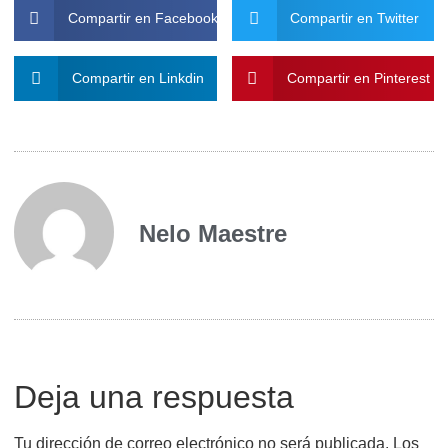
Compartir en Facebook
Compartir en Twitter
Compartir en Linkdin
Compartir en Pinterest
Nelo Maestre
Deja una respuesta
Tu dirección de correo electrónico no será publicada.
Los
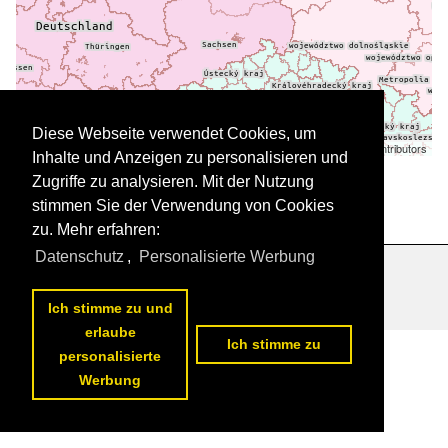
Diese Webseite verwendet Cookies, um
Leaflet
| ©
OpenStreetMap
contributors
Inhalte und Anzeigen zu personalisieren und
Daten werden geladen
Zugriffe zu analysieren. Mit der Nutzung
stimmen Sie der Verwendung von Cookies
zu. Mehr erfahren:
Datenschutz
,
Personalisierte Werbung
Datenschutzerklärung
|
Impressum
|
Kontakt
Ich stimme zu und
erlaube
Ich stimme zu
personalisierte
Werbung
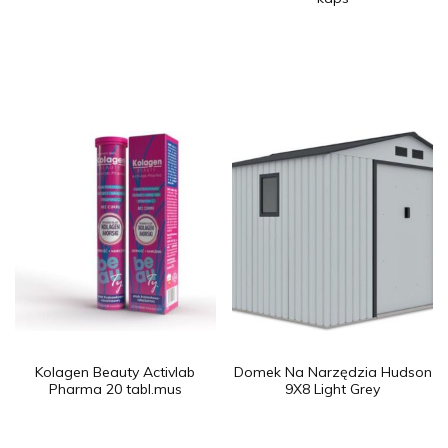
Kolagen Beauty Activlab
Domek Na Narzędzia Hudson
Pharma 20 tabl.mus
9X8 Light Grey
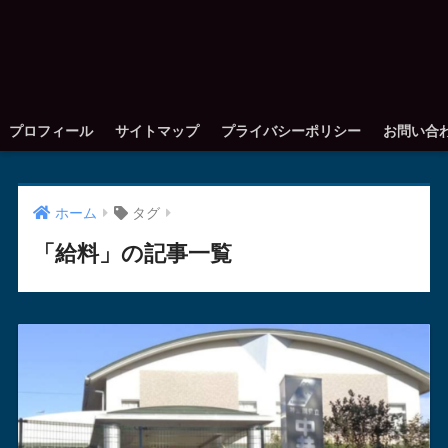
プロフィール
サイトマップ
プライバシーポリシー
お問い合
ホーム
タグ
「給料」の記事一覧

What you should do:
Count the lines in the records that contain the word "Cookies", and give only that number.

Result below:
2